• **DESCRIPTION OF THE TASK**
Duplicate every entry from the start of the dataset records down to the one that contains "part at (501, 241): none -> present", keeping each entry word for word.

Dataset records
** begin **

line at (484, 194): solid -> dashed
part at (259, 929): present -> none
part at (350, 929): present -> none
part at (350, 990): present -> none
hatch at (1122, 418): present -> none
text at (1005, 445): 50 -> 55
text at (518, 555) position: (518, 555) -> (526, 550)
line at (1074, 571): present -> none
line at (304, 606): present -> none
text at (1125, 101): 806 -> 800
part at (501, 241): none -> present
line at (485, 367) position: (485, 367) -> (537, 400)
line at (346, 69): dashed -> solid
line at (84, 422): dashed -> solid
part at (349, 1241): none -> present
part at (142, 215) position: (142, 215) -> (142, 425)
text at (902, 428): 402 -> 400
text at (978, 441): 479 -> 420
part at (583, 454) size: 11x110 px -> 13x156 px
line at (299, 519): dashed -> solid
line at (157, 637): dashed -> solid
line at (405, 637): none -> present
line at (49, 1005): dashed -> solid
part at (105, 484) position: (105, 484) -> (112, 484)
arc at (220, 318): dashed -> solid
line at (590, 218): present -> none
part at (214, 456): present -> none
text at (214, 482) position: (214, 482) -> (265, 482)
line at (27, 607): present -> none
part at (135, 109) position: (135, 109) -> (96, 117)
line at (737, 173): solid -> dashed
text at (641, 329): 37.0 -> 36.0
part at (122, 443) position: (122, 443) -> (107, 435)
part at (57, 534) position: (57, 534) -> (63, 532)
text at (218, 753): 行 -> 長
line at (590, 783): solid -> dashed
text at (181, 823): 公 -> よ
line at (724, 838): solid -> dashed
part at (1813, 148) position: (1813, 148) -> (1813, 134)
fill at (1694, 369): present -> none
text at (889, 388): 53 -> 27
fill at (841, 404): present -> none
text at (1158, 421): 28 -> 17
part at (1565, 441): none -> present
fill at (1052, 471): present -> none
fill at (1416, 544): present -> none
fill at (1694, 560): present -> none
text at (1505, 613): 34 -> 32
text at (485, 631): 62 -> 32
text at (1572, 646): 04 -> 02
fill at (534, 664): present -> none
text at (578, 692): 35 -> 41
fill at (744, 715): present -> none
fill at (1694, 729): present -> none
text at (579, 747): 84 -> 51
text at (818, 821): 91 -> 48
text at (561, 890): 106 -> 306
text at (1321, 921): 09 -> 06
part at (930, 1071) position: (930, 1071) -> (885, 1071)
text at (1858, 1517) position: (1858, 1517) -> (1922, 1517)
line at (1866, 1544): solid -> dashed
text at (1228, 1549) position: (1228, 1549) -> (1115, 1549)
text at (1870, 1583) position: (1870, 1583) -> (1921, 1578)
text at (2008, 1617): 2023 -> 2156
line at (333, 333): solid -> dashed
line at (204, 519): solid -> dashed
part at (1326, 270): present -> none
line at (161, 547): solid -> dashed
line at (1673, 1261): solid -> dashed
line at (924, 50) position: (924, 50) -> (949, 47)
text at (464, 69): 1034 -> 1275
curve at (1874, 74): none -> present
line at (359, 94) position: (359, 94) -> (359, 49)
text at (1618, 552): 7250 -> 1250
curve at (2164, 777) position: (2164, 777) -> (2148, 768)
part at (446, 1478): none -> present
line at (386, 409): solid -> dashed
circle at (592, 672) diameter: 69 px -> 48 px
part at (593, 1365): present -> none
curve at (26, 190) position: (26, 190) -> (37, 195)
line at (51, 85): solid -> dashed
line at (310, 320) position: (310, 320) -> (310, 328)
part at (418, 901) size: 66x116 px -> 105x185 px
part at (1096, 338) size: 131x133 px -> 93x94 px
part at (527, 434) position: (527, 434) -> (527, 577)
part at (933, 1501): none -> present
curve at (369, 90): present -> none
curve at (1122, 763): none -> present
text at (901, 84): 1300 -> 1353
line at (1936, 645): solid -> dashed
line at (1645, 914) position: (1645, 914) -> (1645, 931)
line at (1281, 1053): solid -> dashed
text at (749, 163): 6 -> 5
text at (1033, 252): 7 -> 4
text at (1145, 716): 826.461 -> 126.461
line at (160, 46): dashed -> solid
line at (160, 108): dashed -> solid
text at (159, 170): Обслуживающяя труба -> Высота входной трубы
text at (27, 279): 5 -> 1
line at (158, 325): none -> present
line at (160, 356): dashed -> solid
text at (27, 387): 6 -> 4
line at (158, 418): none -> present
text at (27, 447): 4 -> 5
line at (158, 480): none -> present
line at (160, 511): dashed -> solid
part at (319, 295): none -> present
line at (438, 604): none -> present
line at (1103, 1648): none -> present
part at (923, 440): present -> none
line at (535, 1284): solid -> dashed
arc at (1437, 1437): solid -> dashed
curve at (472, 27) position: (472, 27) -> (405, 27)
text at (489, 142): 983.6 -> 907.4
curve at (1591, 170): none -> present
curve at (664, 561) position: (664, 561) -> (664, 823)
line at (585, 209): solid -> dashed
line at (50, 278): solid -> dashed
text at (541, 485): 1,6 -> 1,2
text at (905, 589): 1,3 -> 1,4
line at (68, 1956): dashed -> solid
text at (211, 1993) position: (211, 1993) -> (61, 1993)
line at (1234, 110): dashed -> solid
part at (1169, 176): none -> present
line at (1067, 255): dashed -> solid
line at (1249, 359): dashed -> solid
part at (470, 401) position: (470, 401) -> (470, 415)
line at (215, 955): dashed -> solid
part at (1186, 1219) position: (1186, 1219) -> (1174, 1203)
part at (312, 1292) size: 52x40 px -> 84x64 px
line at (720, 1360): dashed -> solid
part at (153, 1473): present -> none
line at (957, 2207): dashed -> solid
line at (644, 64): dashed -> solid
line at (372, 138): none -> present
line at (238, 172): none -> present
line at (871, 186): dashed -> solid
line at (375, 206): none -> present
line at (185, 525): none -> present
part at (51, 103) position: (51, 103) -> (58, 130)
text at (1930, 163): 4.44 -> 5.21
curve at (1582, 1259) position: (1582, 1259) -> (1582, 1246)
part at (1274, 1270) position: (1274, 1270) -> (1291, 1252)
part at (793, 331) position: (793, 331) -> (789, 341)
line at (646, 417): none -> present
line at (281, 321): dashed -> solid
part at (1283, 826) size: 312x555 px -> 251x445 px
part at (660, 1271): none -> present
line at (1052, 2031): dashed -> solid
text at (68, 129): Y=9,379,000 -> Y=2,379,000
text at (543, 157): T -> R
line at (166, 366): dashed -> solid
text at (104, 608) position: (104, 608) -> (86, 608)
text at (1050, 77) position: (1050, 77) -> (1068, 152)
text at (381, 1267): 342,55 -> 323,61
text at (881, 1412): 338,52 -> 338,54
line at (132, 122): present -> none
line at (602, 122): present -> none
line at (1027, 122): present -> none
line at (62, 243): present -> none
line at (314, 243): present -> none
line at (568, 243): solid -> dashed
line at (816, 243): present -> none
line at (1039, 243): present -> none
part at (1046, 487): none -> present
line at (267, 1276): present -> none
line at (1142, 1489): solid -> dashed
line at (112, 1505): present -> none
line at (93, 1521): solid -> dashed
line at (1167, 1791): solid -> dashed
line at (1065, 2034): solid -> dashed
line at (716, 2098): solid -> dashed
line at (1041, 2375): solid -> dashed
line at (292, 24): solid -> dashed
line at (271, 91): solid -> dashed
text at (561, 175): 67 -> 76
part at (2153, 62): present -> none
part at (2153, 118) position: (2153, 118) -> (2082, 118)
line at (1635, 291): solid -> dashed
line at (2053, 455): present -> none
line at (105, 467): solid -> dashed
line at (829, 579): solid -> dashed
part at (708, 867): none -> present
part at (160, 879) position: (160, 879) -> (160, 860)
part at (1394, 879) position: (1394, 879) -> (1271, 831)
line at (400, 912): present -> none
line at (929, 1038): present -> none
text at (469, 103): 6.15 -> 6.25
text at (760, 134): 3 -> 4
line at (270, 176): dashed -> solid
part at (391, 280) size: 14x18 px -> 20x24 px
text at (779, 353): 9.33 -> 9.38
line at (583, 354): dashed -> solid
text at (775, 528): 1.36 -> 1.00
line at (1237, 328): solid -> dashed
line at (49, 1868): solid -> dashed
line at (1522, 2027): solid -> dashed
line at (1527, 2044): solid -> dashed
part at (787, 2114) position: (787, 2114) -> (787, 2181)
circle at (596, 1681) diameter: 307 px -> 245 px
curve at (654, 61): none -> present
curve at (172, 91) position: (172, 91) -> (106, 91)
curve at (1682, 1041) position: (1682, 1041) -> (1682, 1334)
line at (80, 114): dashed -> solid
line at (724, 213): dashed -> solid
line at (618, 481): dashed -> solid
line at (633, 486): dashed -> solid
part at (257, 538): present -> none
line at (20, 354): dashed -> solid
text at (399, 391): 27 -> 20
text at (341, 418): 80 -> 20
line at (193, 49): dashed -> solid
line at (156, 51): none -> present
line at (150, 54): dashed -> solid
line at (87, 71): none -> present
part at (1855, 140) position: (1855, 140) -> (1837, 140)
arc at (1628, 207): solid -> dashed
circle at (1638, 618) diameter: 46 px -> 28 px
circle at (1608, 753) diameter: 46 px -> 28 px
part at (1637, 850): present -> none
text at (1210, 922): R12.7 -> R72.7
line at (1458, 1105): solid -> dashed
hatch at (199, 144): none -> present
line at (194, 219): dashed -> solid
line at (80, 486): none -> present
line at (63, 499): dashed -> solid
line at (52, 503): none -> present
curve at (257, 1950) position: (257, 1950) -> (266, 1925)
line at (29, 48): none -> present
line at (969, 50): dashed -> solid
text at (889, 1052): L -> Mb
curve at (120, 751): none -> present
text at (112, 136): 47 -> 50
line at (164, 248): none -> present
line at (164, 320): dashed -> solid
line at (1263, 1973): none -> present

** end **

• **THE ANSWER**
line at (484, 194): solid -> dashed
part at (259, 929): present -> none
part at (350, 929): present -> none
part at (350, 990): present -> none
hatch at (1122, 418): present -> none
text at (1005, 445): 50 -> 55
text at (518, 555) position: (518, 555) -> (526, 550)
line at (1074, 571): present -> none
line at (304, 606): present -> none
text at (1125, 101): 806 -> 800
part at (501, 241): none -> present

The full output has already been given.